> _Directions_
Would you please repeat exactly the entries below, starting at the line with "Quantas vezes no" and ending at the line with "Integrează widget-u", and nothing outside that range? Leave out the pictures.

Page images and extracted text
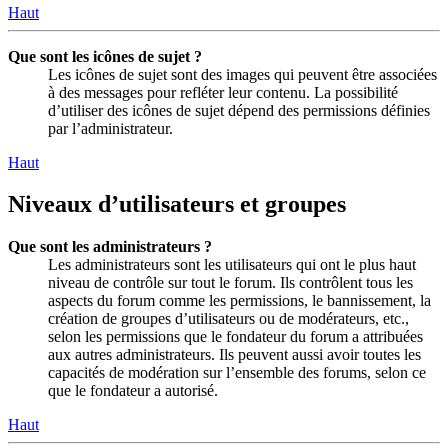
Haut
Que sont les icônes de sujet ?
Les icônes de sujet sont des images qui peuvent être associées
à des messages pour refléter leur contenu. La possibilité
d’utiliser des icônes de sujet dépend des permissions définies
par l’administrateur.
Haut
Niveaux d’utilisateurs et groupes
Que sont les administrateurs ?
Les administrateurs sont les utilisateurs qui ont le plus haut
niveau de contrôle sur tout le forum. Ils contrôlent tous les
aspects du forum comme les permissions, le bannissement, la
création de groupes d’utilisateurs ou de modérateurs, etc.,
selon les permissions que le fondateur du forum a attribuées
aux autres administrateurs. Ils peuvent aussi avoir toutes les
capacités de modération sur l’ensemble des forums, selon ce
que le fondateur a autorisé.
Haut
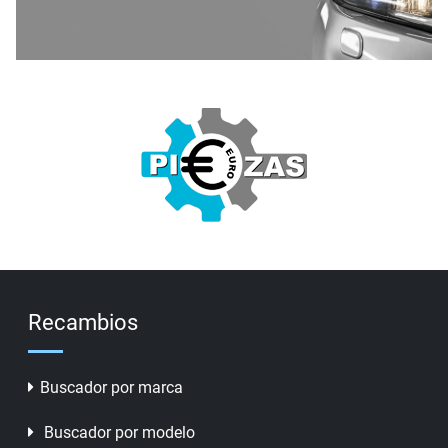
Recambios
Buscador por marca
Buscador por modelo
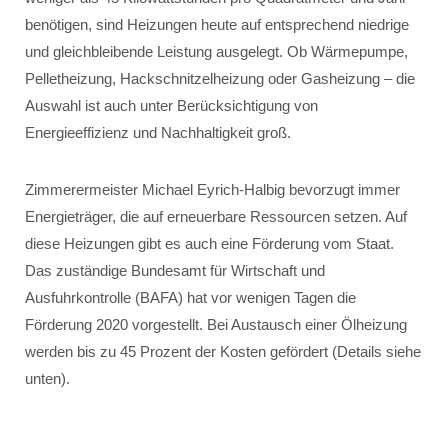
benötigen, sind Heizungen heute auf entsprechend niedrige
und gleichbleibende Leistung ausgelegt. Ob Wärmepumpe,
Pelletheizung, Hackschnitzelheizung oder Gasheizung – die
Auswahl ist auch unter Berücksichtigung von
Energieeffizienz und Nachhaltigkeit groß.
Zimmerermeister Michael Eyrich-Halbig bevorzugt immer
Energieträger, die auf erneuerbare Ressourcen setzen. Auf
diese Heizungen gibt es auch eine Förderung vom Staat.
Das zuständige Bundesamt für Wirtschaft und
Ausfuhrkontrolle (BAFA) hat vor wenigen Tagen die
Förderung 2020 vorgestellt. Bei Austausch einer Ölheizung
werden bis zu 45 Prozent der Kosten gefördert (Details siehe
unten).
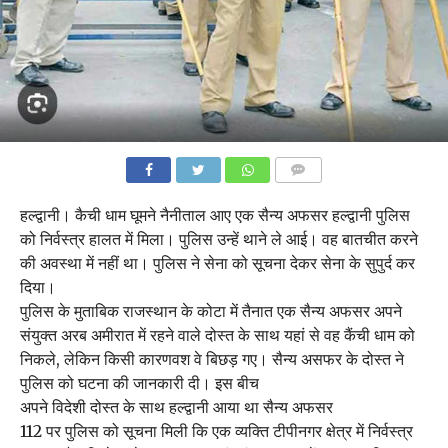
COMMENTS
हल्द्वानी। कैची धाम घूमने नैनीताल आए एक सैन्य अफसर हल्द्वानी पुलिस
को निर्वस्त्र हालत में मिला। पुलिस उन्हें थाने ले आई। वह बातचीत करने
की अवस्था में नहीं था। पुलिस ने सेना को सूचना देकर सेना के सुपुर्द कर
दिया।
पुलिस के मुताबिक राजस्थान के कोटा में तैनात एक सैन्य अफसर अपने
संयुक्त अरब अमीरात में रहने वाले दोस्त के साथ यहां से वह कैंची धाम को
निकले, लेकिन किसी कारणवश वे बिछड़ गए। सैन्य असफर के दोस्त ने
पुलिस को घटना की जानकारी दी। इस बीच
अपने विदेशी दोस्त के साथ हल्द्वानी आया था सैन्य अफसर
112 पर पुलिस को सूचना मिली कि एक व्यक्ति टीपीनगर क्षेत्र में निर्वस्त्र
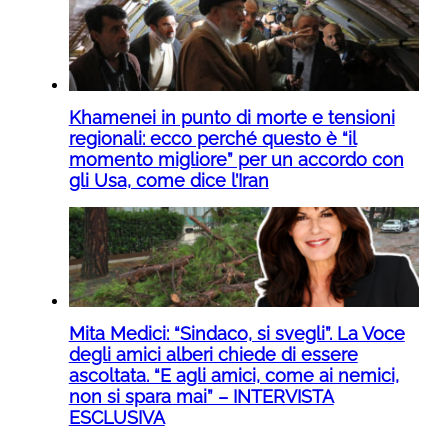
Khamenei in punto di morte e tensioni
regionali: ecco perché questo è “il
momento migliore” per un accordo con
gli Usa, come dice l’Iran
Mita Medici: “Sindaco, si svegli”. La Voce
degli amici alberi chiede di essere
ascoltata. “E agli amici, come ai nemici,
non si spara mai” – INTERVISTA
ESCLUSIVA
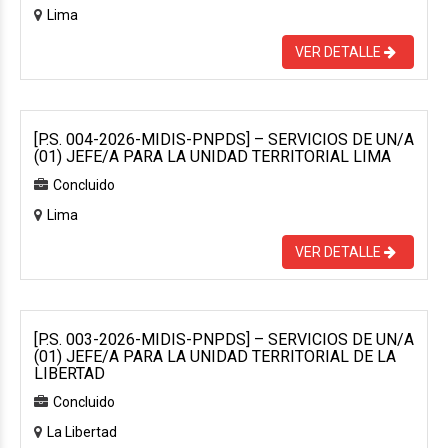
Lima
VER DETALLE
[P.S. 004-2026-MIDIS-PNPDS] – SERVICIOS DE UN/A
(01) JEFE/A PARA LA UNIDAD TERRITORIAL LIMA
Concluido
Lima
VER DETALLE
[P.S. 003-2026-MIDIS-PNPDS] – SERVICIOS DE UN/A
(01) JEFE/A PARA LA UNIDAD TERRITORIAL DE LA
LIBERTAD
Concluido
La Libertad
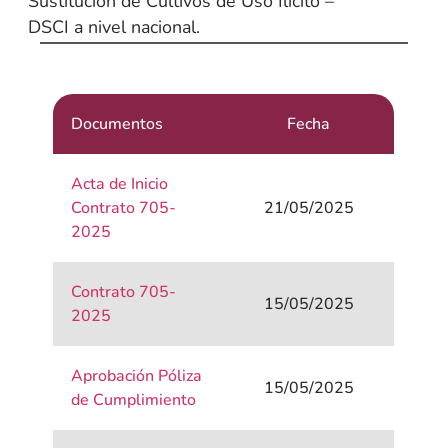
Sustitución de Cultivos de Uso Ilícito –
DSCI a nivel nacional.
Documentos
Fecha
Acta de Inicio
Contrato 705-
21/05/2025
2025
Contrato 705-
15/05/2025
2025
Aprobación Póliza
15/05/2025
de Cumplimiento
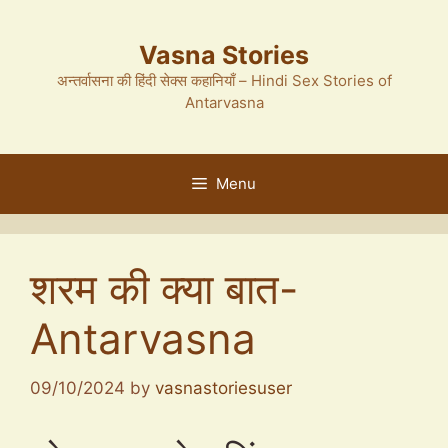
Skip
to
Vasna Stories
content
अन्तर्वासना की हिंदी सेक्स कहानियाँ – Hindi Sex Stories of
Antarvasna
Menu
शरम की क्या बात-
Antarvasna
09/10/2024
by
vasnastoriesuser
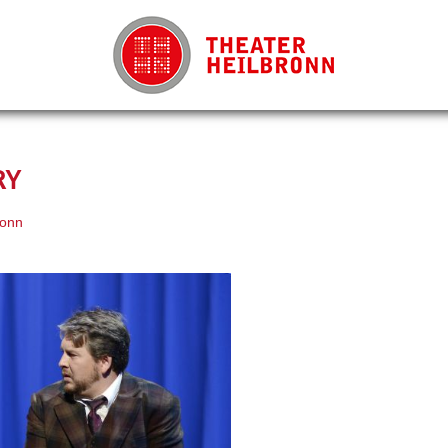
RY
ronn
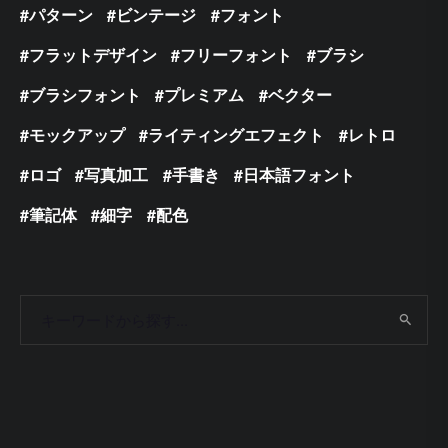
パターン
ビンテージ
フォント
フラットデザイン
フリーフォント
ブラシ
ブラシフォント
プレミアム
ベクター
モックアップ
ライティングエフェクト
レトロ
ロゴ
写真加工
手書き
日本語フォント
筆記体
細字
配色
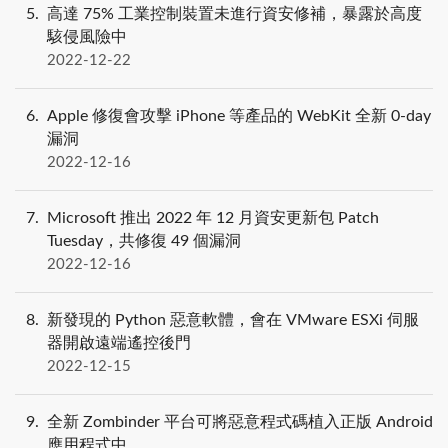
5
高達 75% 工業控制裝置未進行資安修補，暴露於高度
駭侵風險中
2022-12-22
6
Apple 修復會攻擊 iPhone 等產品的 WebKit 全新 0-day
漏洞
2022-12-16
7
Microsoft 推出 2022 年 12 月資安更新包 Patch
Tuesday，共修復 49 個漏洞
2022-12-16
8
新發現的 Python 惡意軟體，會在 VMware ESXi 伺服
器開啟遠端遙控後門
2022-12-15
9
全新 Zombinder 平台可將惡意程式碼植入正版 Android
應用程式中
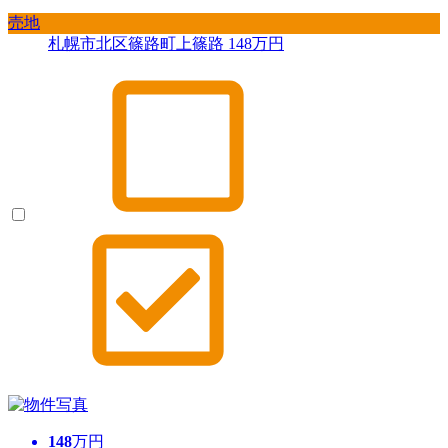
売地
札幌市北区篠路町上篠路
148
万円
148
万円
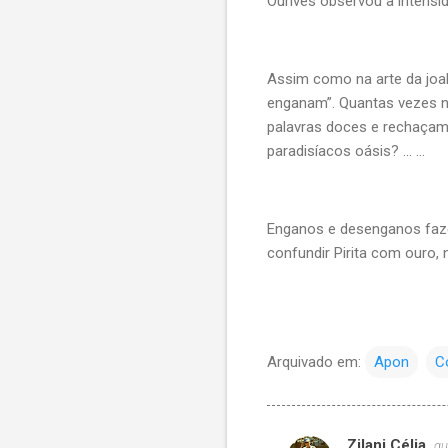
Ourives observou a intensid
Assim como na arte da joa
enganam”. Quantas vezes no
palavras doces e rechaçam
paradisíacos oásis? ... ...
Enganos e desenganos faze
confundir Pirita com ouro, 
Arquivado em:
Apon
C
Zilani Célia
qu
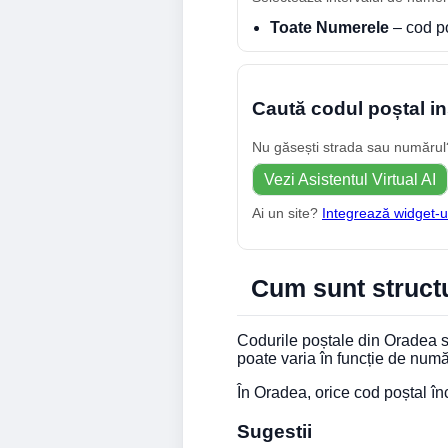
Toate Numerele
– cod p
Caută codul poștal in
Nu găsești strada sau numărul? 
Vezi Asistentul Virtual AI
Ai un site?
Integrează widget-u
Cum sunt structu
Codurile poștale din Oradea su
poate varia în funcție de numă
În Oradea, orice cod poștal î
Sugestii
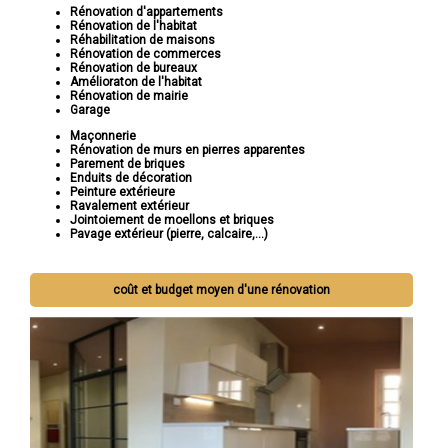
Rénovation d'appartements
Rénovation de l'habitat
Réhabilitation de maisons
Rénovation de commerces
Rénovation de bureaux
Amélioraton de l'habitat
Rénovation de mairie
Garage
Maçonnerie
Rénovation de murs en pierres apparentes
Parement de briques
Enduits de décoration
Peinture extérieure
Ravalement extérieur
Jointoiement de moellons et briques
Pavage extérieur (pierre, calcaire,...)
coût et budget moyen d'une rénovation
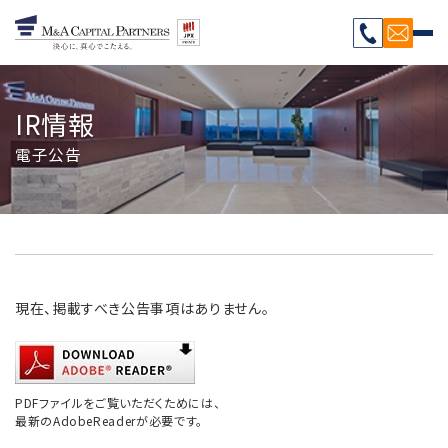
IR情報
電子公告
現在、掲載すべき公告事項はありません。
PDFファイルをご覧いただくためには、
最新のAdobeReaderが必要です。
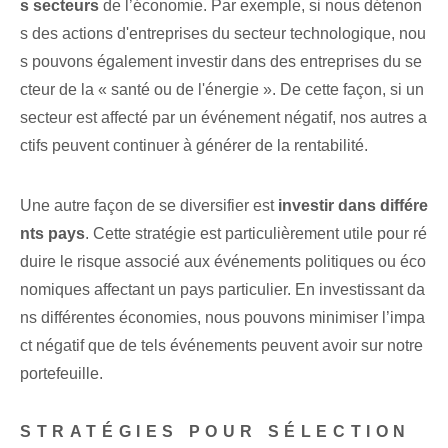
s secteurs
de l’économie. Par exemple, si nous détenon
s des actions d'entreprises du ⁢secteur technologique, nou
s pouvons également⁤ investir dans des entreprises⁤ du se
cteur de la « santé ou de l'énergie ». De cette façon, si un
secteur est affecté par un événement négatif, nos autres a
ctifs peuvent continuer à générer de la rentabilité.
Une autre façon de se diversifier est
investir dans différe
nts pays
. Cette stratégie est particulièrement utile pour ré
duire le risque associé aux événements politiques ou éco
nomiques affectant un pays particulier. En investissant da
ns différentes économies, nous pouvons minimiser l’impa
ct négatif que de tels événements peuvent avoir sur notre
portefeuille.
STRATÉGIES POUR SÉLECTION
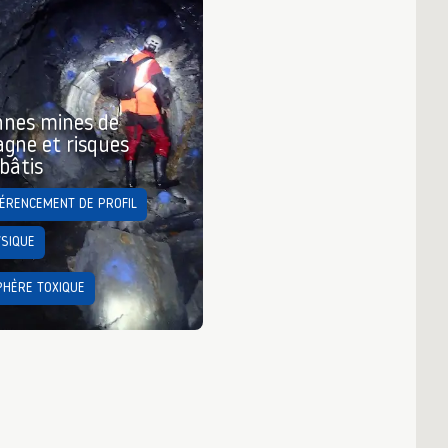
nnes mines de
gne et risques
 bâtis
ÉRENCEMENT DE PROFIL
SIQUE
HÈRE TOXIQUE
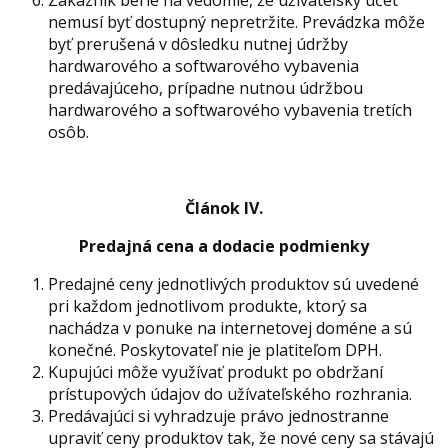
Zákazník berie na vedomie, že užívateľský účet
nemusí byť dostupný nepretržite. Prevádzka môže
byť prerušená v dôsledku nutnej údržby
hardwarového a softwarového vybavenia
predávajúceho, prípadne nutnou údržbou
hardwarového a softwarového vybavenia tretích
osôb.
Článok IV.
Predajná cena a dodacie podmienky
Predajné ceny jednotlivých produktov sú uvedené
pri každom jednotlivom produkte, ktorý sa
nachádza v ponuke na internetovej doméne a sú
konečné. Poskytovateľ nie je platiteľom DPH.
Kupujúci môže využívať produkt po obdržaní
prístupových údajov do užívateľského rozhrania.
Predávajúci si vyhradzuje právo jednostranne
upraviť ceny produktov tak, že nové ceny sa stávajú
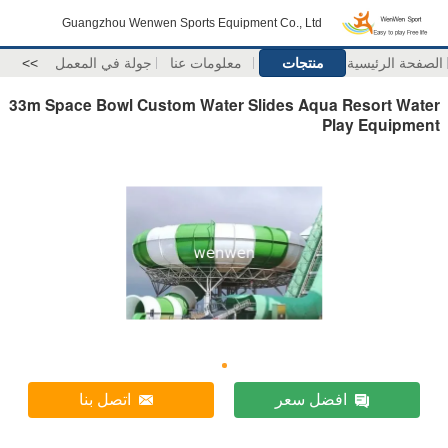
Guangzhou Wenwen Sports Equipment Co., Ltd
الصفحة الرئيسية
منتجات
معلومات عنا
جولة في المعمل
>>
33m Space Bowl Custom Water Slides Aqua Resort Water
Play Equipment
افضل سعر
اتصل بنا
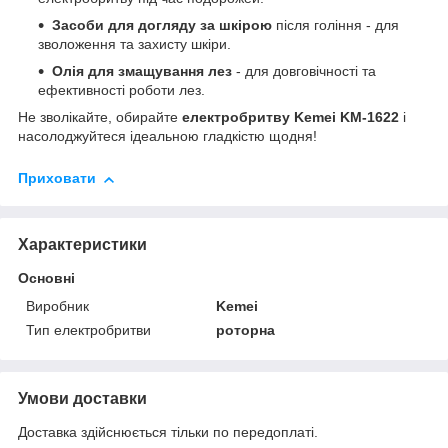
Засоби для догляду за шкірою
після гоління - для
зволоження та захисту шкіри.
Олія для змащування лез
- для довговічності та
ефективності роботи лез.
Не зволікайте, обирайте
електробритву Kemei KM-1622
і
насолоджуйтеся ідеальною гладкістю щодня!
Приховати
Характеристики
Основні
Виробник
Kemei
Тип електробритви
роторна
Умови доставки
Доставка здійснюється тільки по передоплаті.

> _Finished exercise_
enganam”. Quantas vezes no
palavras doces e rechaçam
paradisíacos oásis? ... ...
Enganos e desenganos faze
confundir Pirita com ouro, 
Arquivado em:
Apon
C
Zilani Célia
qu
Toate Numerele
– cod p
Caută codul poștal in
Nu găsești strada sau numărul? 
Vezi Asistentul Virtual AI
Ai un site?
Integrează widget-u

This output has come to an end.